READING TEXT>
Assignment 5: Explain a figure

  • All the plots below have the same correlation (R^2 = 0.67)

Edit the cell below to answer the questions


  • What can we say from these plots?

answer here

  • Now change the "alpha" parameter in the code below from 0 to 1 and run the cell.

answer here

  • What can we say now about the plots?

answer here


In [8]:
import seaborn as sns
sns.set(style="ticks")

# Load the example dataset for Anscombe's quartet
df = sns.load_dataset("anscombe")

# Show the results of a linear regression within each dataset
sns.lmplot(x="x", y="y", col="dataset", hue="dataset", data=df,
           col_wrap=2, ci=None, palette="muted", size=4,
           scatter_kws={"s": 50, "alpha": 0})

EXERCISE REQUIREMENTS>
- 1) Translate the sentence "All the plots below have the same correlation (R^2 = 0.67)" from the Anscombe's quartet assignment above into Spanish.
- 2) Resume the Anscombe's quartet assignment above, picking up right after its last line of code.

DATA EXTRACT>
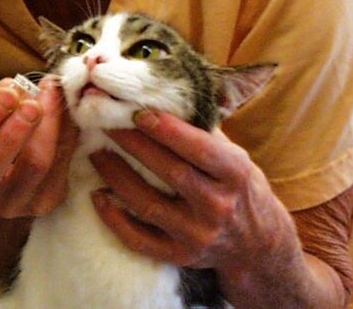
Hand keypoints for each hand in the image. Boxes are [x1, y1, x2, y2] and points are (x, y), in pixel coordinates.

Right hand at [0, 78, 77, 218]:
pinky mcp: (42, 203)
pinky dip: (66, 135)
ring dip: (46, 129)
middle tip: (31, 104)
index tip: (6, 92)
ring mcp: (8, 204)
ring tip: (50, 99)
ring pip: (32, 168)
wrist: (6, 183)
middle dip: (11, 134)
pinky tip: (67, 111)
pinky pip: (59, 168)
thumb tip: (20, 87)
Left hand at [89, 110, 297, 273]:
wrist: (258, 244)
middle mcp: (218, 206)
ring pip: (149, 204)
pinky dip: (115, 219)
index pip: (198, 148)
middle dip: (133, 144)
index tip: (138, 110)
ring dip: (116, 176)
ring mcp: (198, 235)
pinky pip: (140, 240)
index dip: (166, 129)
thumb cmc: (238, 186)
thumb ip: (202, 130)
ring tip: (94, 153)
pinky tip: (98, 196)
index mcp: (235, 173)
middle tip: (105, 122)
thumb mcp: (233, 155)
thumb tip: (163, 95)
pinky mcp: (181, 256)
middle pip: (169, 172)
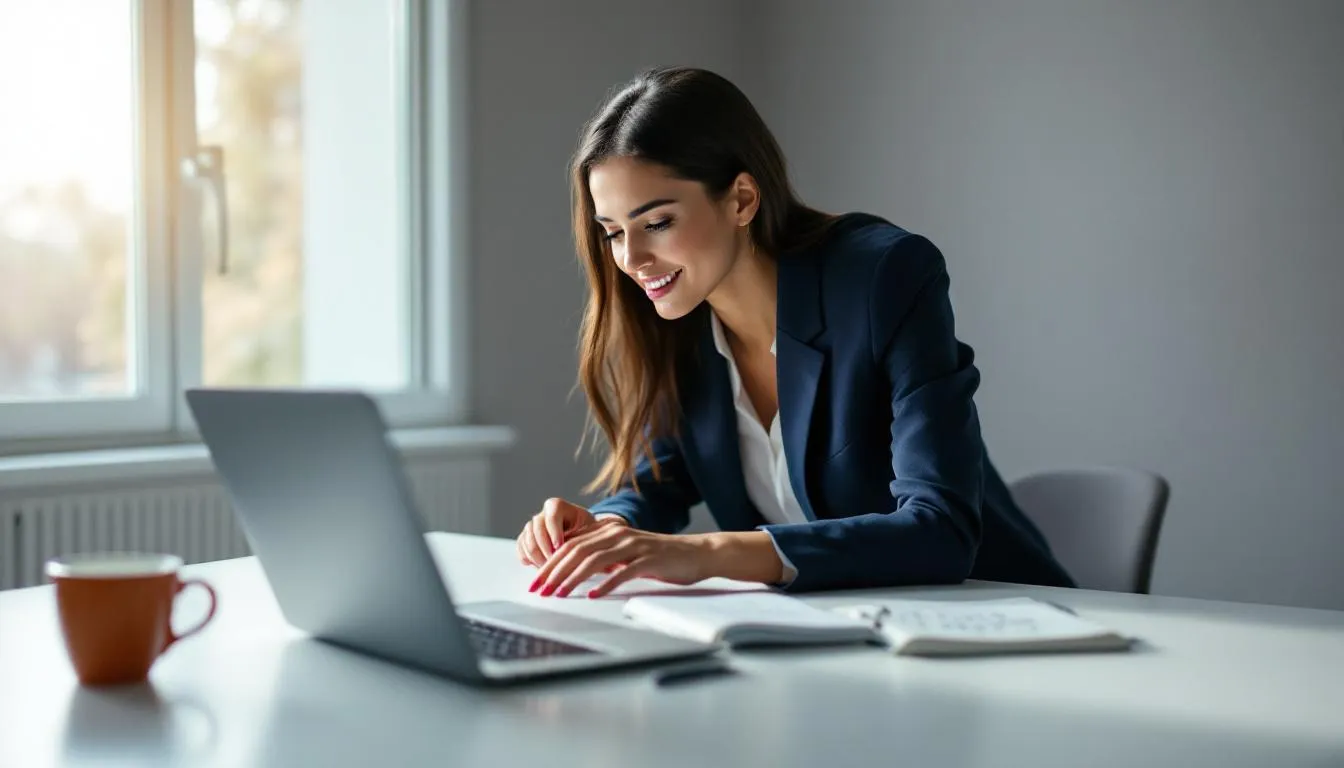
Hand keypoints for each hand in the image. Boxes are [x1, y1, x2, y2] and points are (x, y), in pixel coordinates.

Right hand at [515, 498, 625, 566]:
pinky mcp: (526, 538)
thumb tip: (614, 562)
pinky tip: (538, 568)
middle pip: (536, 528)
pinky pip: (520, 547)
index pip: (552, 513)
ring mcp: (533, 526)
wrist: (583, 536)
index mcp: (559, 506)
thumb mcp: (598, 535)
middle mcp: (543, 513)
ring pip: (527, 538)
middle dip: (545, 548)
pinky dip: (527, 558)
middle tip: (555, 565)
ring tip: (549, 570)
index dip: (555, 531)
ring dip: (536, 556)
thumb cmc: (592, 535)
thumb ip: (602, 544)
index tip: (561, 548)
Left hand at [528, 524, 712, 598]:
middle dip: (554, 571)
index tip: (536, 581)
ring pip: (595, 560)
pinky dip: (606, 584)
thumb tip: (571, 570)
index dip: (550, 562)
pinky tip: (593, 595)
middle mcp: (618, 534)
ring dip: (573, 578)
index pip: (571, 545)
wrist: (695, 553)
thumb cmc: (658, 557)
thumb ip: (601, 556)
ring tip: (559, 594)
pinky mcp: (649, 560)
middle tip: (539, 589)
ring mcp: (634, 546)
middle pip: (578, 551)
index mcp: (609, 531)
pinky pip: (623, 572)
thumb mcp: (625, 553)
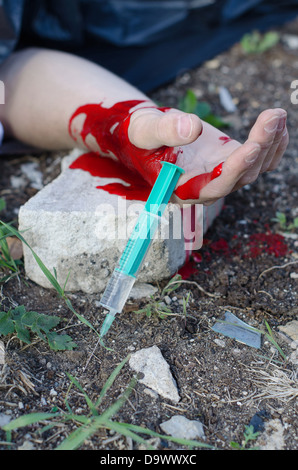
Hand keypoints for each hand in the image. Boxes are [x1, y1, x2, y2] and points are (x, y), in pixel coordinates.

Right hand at [128, 107, 287, 204]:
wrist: (147, 135)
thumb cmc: (141, 137)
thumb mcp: (146, 131)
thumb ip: (165, 130)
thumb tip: (193, 128)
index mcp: (184, 189)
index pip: (216, 186)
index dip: (235, 170)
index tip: (252, 147)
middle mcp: (207, 187)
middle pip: (242, 176)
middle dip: (260, 147)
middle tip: (272, 118)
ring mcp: (222, 175)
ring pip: (255, 167)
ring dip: (270, 141)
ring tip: (276, 113)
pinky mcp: (232, 162)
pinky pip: (259, 159)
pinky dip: (272, 143)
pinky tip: (277, 123)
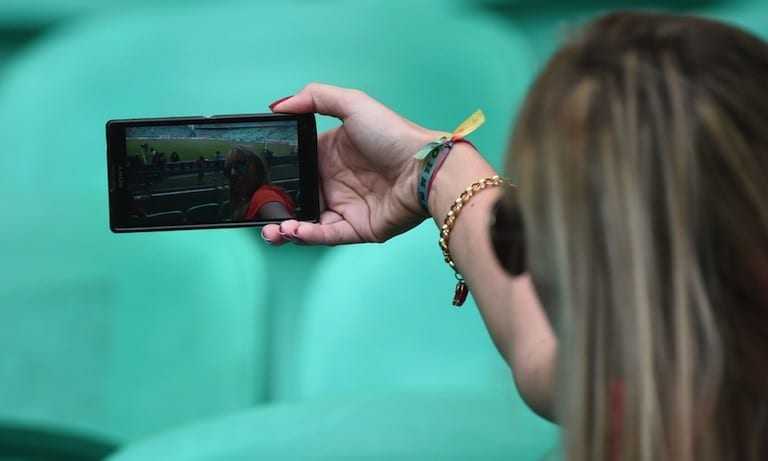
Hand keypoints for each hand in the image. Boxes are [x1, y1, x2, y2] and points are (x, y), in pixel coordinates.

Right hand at [262, 83, 442, 244]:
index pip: (297, 165)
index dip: (277, 173)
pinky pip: (325, 235)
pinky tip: (291, 231)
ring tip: (270, 230)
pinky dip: (306, 236)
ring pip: (306, 222)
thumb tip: (278, 105)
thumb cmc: (393, 135)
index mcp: (331, 154)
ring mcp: (345, 207)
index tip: (256, 179)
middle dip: (273, 208)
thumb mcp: (353, 104)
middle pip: (297, 197)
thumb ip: (314, 98)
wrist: (424, 169)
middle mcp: (335, 182)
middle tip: (256, 210)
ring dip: (284, 227)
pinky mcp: (356, 228)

TASK RESULTS>
- 1) Todas las gráficas de abajo tienen la misma correlación (R^2 = 0.67).

- 2)
Out[8]:
<seaborn.axisgrid.FacetGrid at 0x7f2f3dade048>

Assignment 6: Now it's your turn

  • Download a csv from here: https://vincentarelbundock.github.io/Rdatasets/datasets.html
  • Upload it to the data folder
  • Read the folder
  • Check its head and describe it
  • Write a couple of lines about what types of variables we have in the csv (e.g. quantitative, qualitative...)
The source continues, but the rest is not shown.